# Action item
All lines containing the string "space" must be copied from the entries.

Dataset items

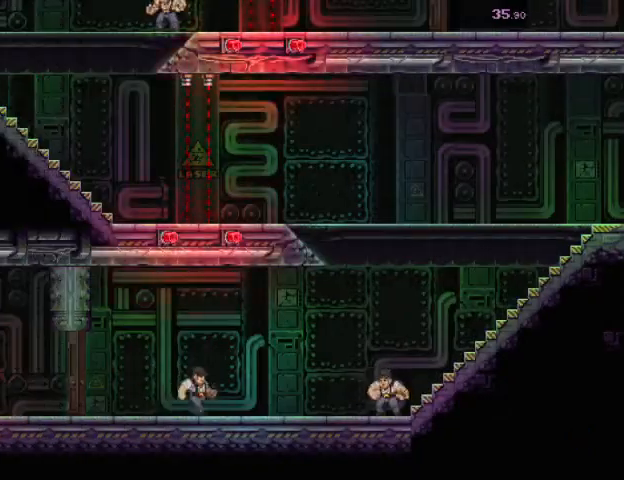
{"keys": ["d"], "mouse": ["left"], "events": [[433, "mouse_left", "down"], [467, "mouse_right", "up"]]}
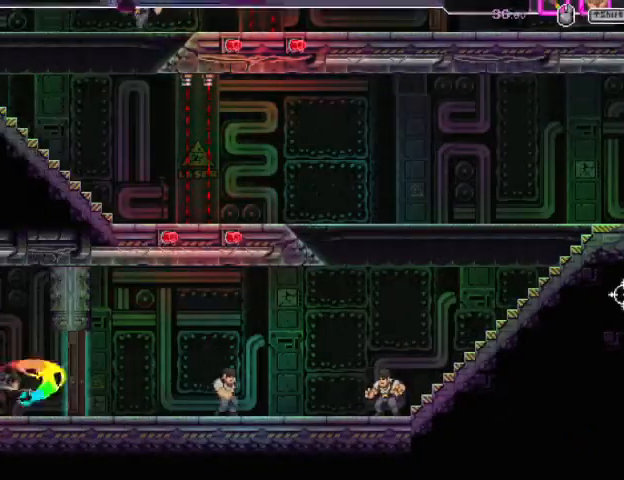
{"keys": ["d"], "mouse": ["left"], "events": [[133, "mouse_left", "up"], [133, "mouse_right", "down"], [367, "mouse_left", "down"], [400, "mouse_right", "up"]]}
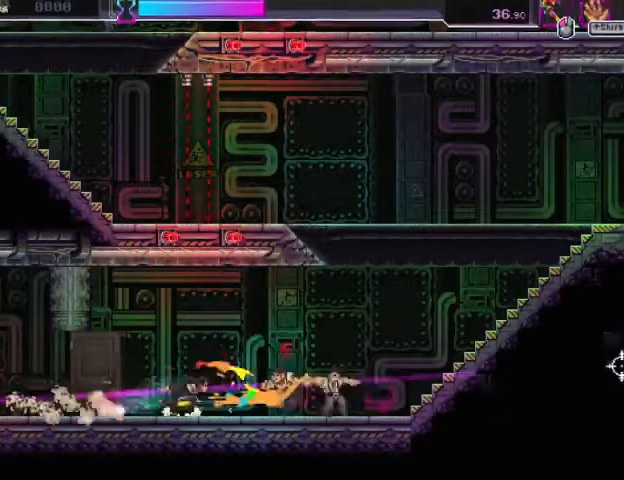
{"keys": ["d"], "mouse": ["right"], "events": [[33, "mouse_left", "up"], [33, "mouse_right", "down"], [267, "mouse_right", "up"], [400, "mouse_right", "down"]]}
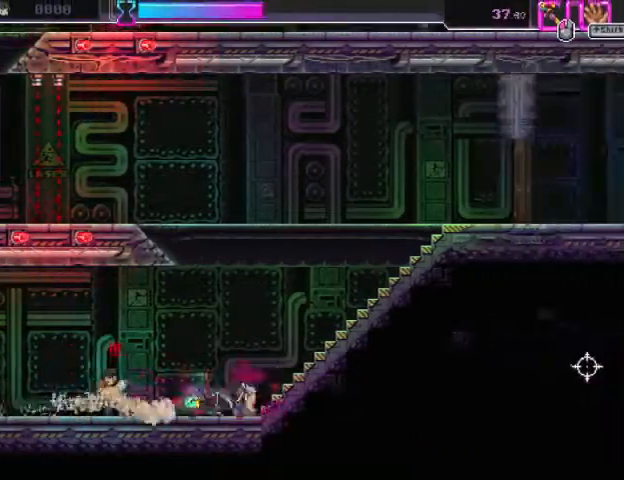
{"keys": ["d"], "mouse": ["right"], "events": [[167, "mouse_right", "up"], [300, "mouse_right", "down"]]}
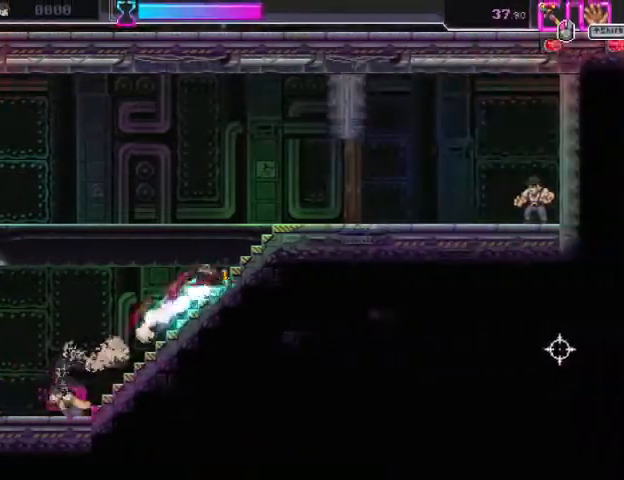
{"keys": ["a"], "mouse": ["right"], "events": [[67, "mouse_right", "up"], [167, "mouse_right", "down"], [267, "mouse_left", "down"], [300, "a", "down"], [300, "d", "up"], [333, "mouse_right", "up"], [433, "mouse_left", "up"], [500, "mouse_right", "down"]]}
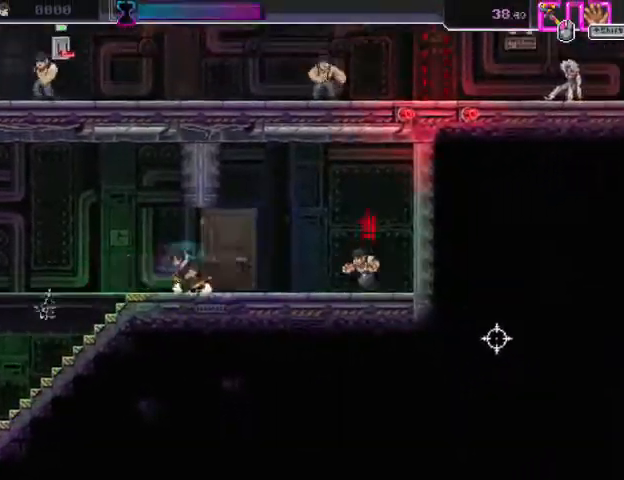
{"keys": ["a"], "mouse": ["right"], "events": [[167, "mouse_right", "up"], [400, "mouse_right", "down"]]}
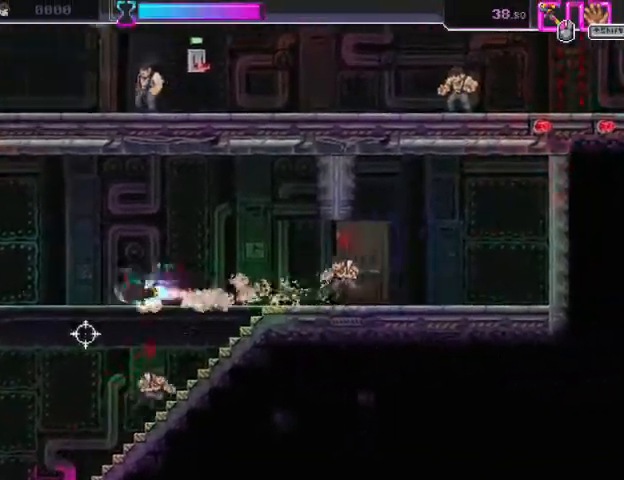
{"keys": ["a"], "mouse": ["right"], "events": [[200, "mouse_right", "up"], [267, "mouse_left", "down"], [433, "mouse_left", "up"], [467, "mouse_right", "down"]]}
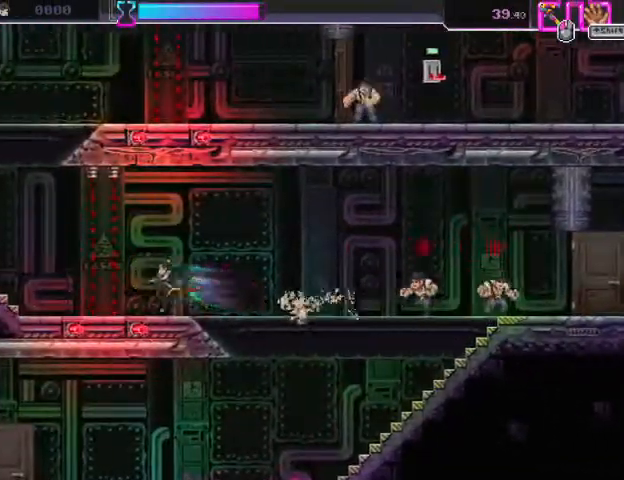
{"keys": ["space"], "mouse": [], "events": [[267, "mouse_right", "up"], [333, "a", "up"], [367, "space", "down"]]}
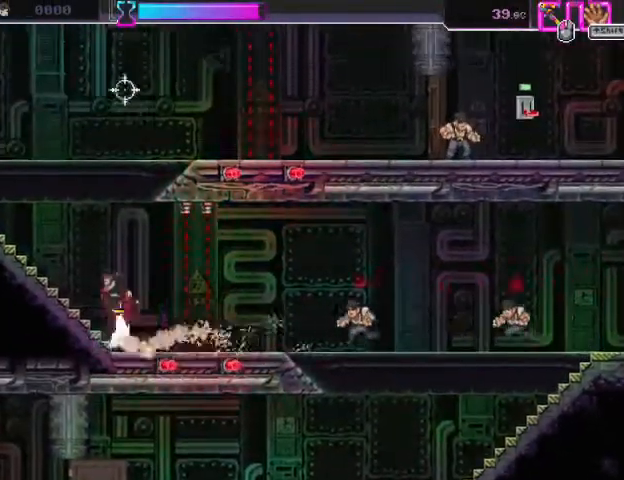
{"keys": ["d"], "mouse": [], "events": [[133, "mouse_left", "down"], [200, "d", "down"], [267, "space", "up"], [333, "mouse_left", "up"]]}
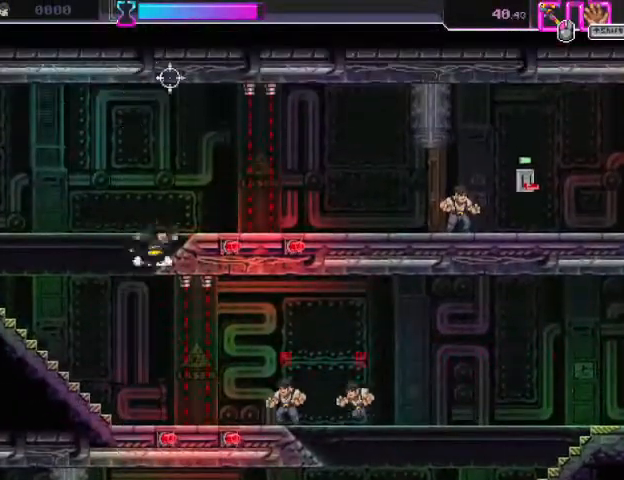
{"keys": ["d"], "mouse": ["left"], "events": [[167, "mouse_right", "down"], [500, "mouse_left", "down"], [500, "mouse_right", "up"]]}
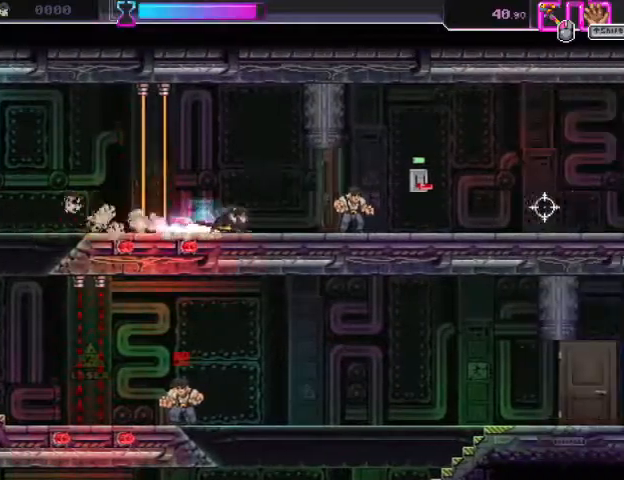
{"keys": ["ctrl", "d"], "mouse": ["right"], "events": [[167, "mouse_left", "up"], [233, "mouse_right", "down"], [400, "ctrl", "down"]]}
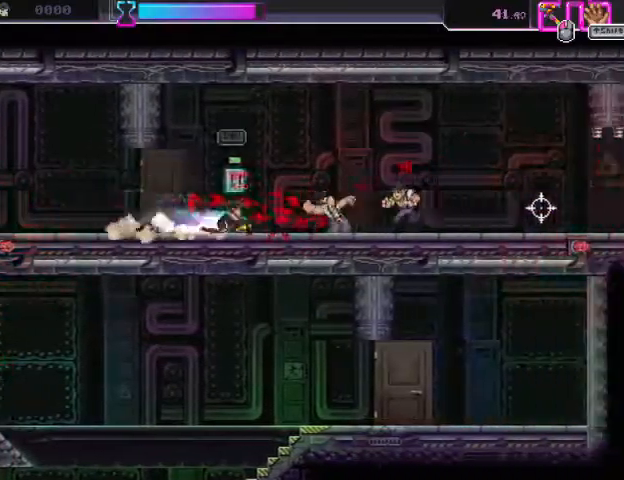
{"keys": ["d"], "mouse": ["right"], "events": [[67, "ctrl", "up"], [67, "mouse_right", "up"], [167, "ctrl", "down"], [167, "mouse_left", "down"], [300, "ctrl", "up"], [300, "mouse_right", "down"], [333, "mouse_left", "up"]]}
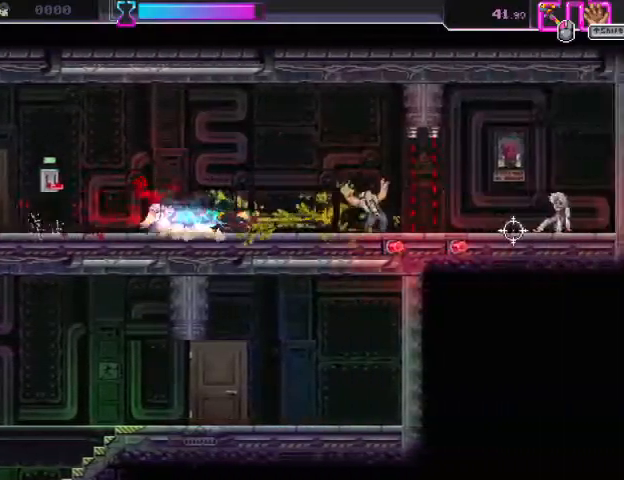
{"keys": ["d"], "mouse": [], "events": [[67, "mouse_right", "up"], [300, "mouse_right", "down"], [500, "mouse_right", "up"]]}
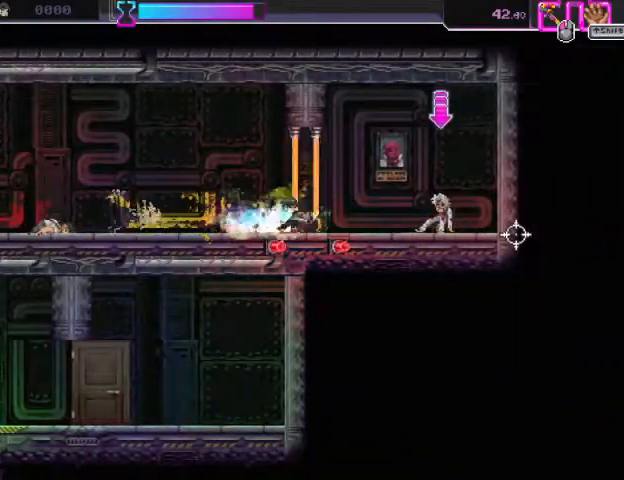
{"keys": ["a"], "mouse": ["right"], "events": [[100, "d", "up"], [167, "a", "down"], [200, "ctrl", "down"], [200, "mouse_right", "down"], [433, "ctrl", "up"]]}
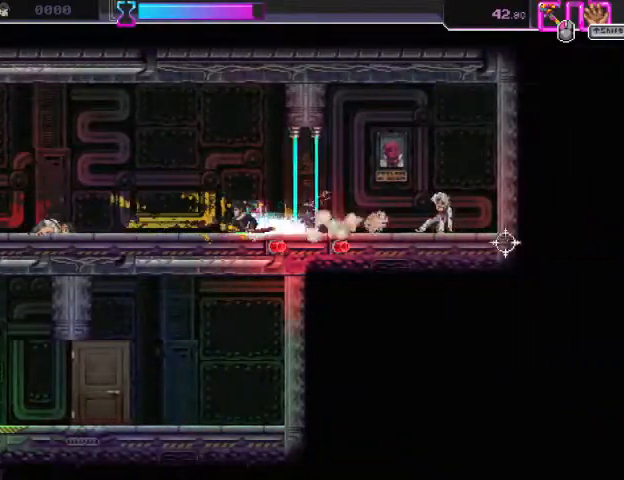
{"keys": ["a"], "mouse": ["right"], "events": []}
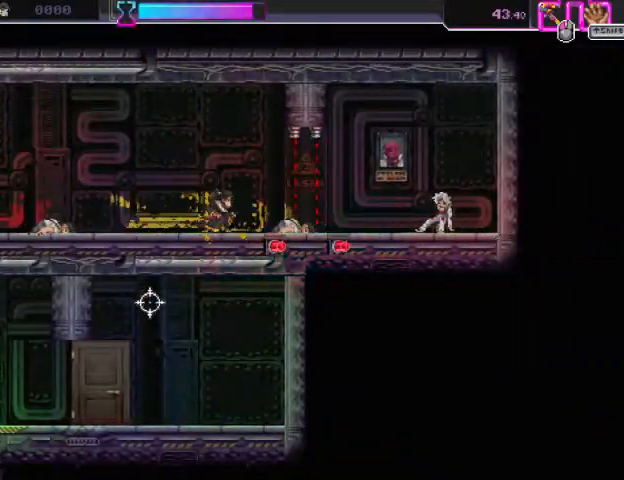
{"keys": ["a"], "mouse": ["right"], "events": []}
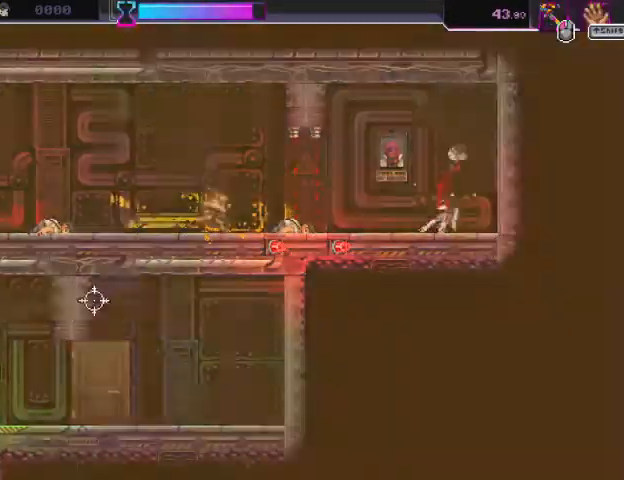
{"keys": ["a"], "mouse": ["right"], "events": []}
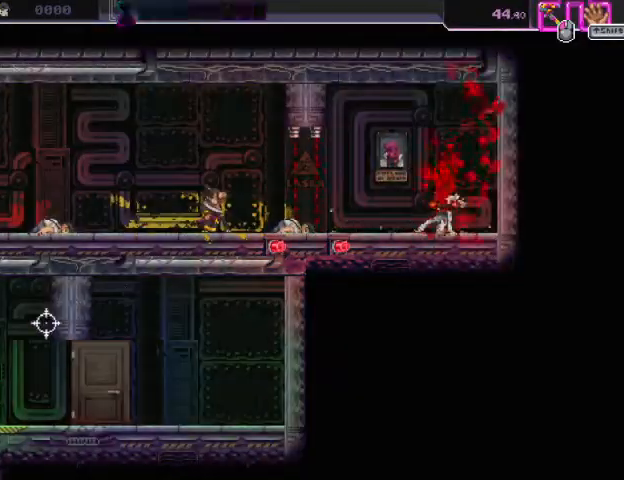
{"keys": ["a"], "mouse": ["right"], "events": []}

# Task response
{"keys": ["space"], "mouse": [], "events": [[267, "mouse_right", "up"], [333, "a", "up"], [367, "space", "down"]]}
{"keys": ["d"], "mouse": [], "events": [[133, "mouse_left", "down"], [200, "d", "down"], [267, "space", "up"], [333, "mouse_left", "up"]]}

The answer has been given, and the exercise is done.